There is also so much emphasis on how Bhuvan has to “control himself” to not have sex with Aruna, as they don’t for several months into their marriage. There’s a lot of emphasis on how awfully painful it is for him to resist Aruna, and this bothered me. I mean, I get that going a long time without sex is tough, especially if you haven’t had sex your entire life. But the fact that the story frames him to be such a good, respectful partner for Aruna and then stresses how sad it is that he has to resist the urge to “take her now” (literally how it’s phrased) quite frankly pisses me off. Like, seriously… no.
There’s also moment when Aruna smiles “the smile of a woman aware of her ‘seductive power,’” and that pissed me off too. It wasn’t called her “feminine appeal” or anything — which would be problematic in itself — but it was describing her womanliness has inherently sexual, and after a lot of victim and woman-blaming before this point in the book, I lost my patience.
But wait: there’s more.
When Aruna and Bhuvan finally do explore each other sexually, there’s a line where Bhuvan is described as giving her the “gift” of choice and control.
Let’s be clear: it’s not a freaking gift to give someone choice and control over their body.
At this point, as well, narration didn’t seem to be from either Aruna or Bhuvan’s perspective. There are times in the story when the narrator seems to take on a neutral, third person perspective, and that’s the impression I had during this scene. Perhaps the switching perspectives is what made this difficult, because if it were meant to be Aruna’s perspective it would make more sense — as she isn’t used to being in control, she would feel it was a gift.
But it wasn’t clear. And so that particular sentence made me really angry.
Besides that, the sex scenes were awkward… but I also don’t have a lot of experience reading them so maybe that’s just the way they are.

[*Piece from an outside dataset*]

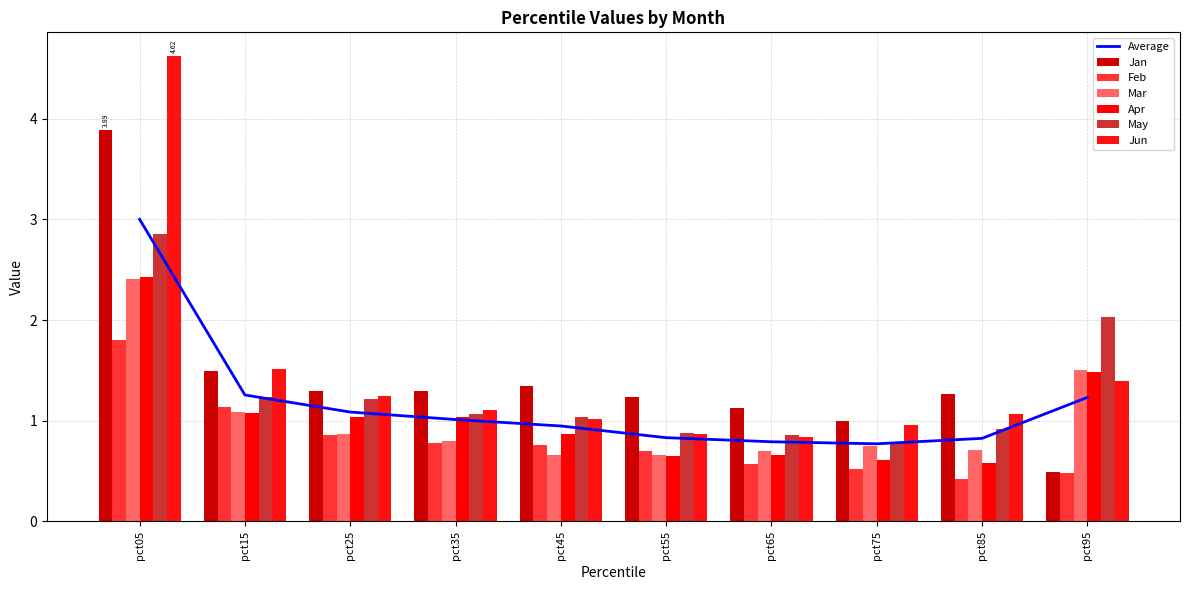

What is the sum of the Apr values at pct35 and pct05?

3.5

Finally, as much as I think the abuser is not to be pitied for their abusive behaviour, I think Aruna’s abuser was made out to be some kind of villain in a cheesy superhero movie — complete with corny lines and droning tone. I think it’s totally valid to see your abuser as a villain. Some abusers really do seem to be pure evil. But I think it’s important to remember that they are human. They are not always visibly evil, like Rafi is made out to be. They are your friend, your relative, your sister’s boyfriend. If we make them into a villain, we distance ourselves from them and forget the reality of who they are: people we know and trust.

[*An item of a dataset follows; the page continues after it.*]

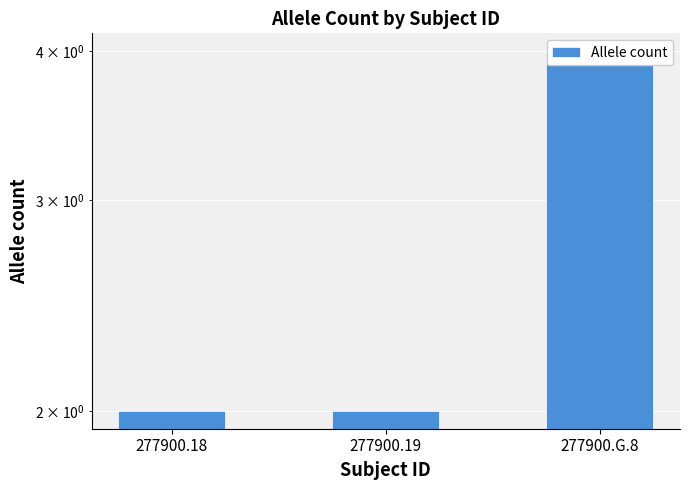

List the labels in order of value, largest first.

277900.G.8, 277900.18, 277900.19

The book does a lot of good in terms of being a survivor’s story, with a lot of amazing description in terms of what it really feels like to be in an abusive relationship and the aftermath of that. But it’s written in a flowery way and feels like not a lot is actually happening. When stuff does happen, it feels pretty overdramatic and sudden, and then dies down again.
A Window to Her Dreams is a decent introduction for someone who doesn’t know what it’s like to have been through abuse, and it’s all right for someone who has to find something to relate to, if you can get past the overly elaborate writing. So I won’t spoil the ending, in case you do want to check it out, but I will say this: I found the ending unsatisfying. But I would love to know what you think!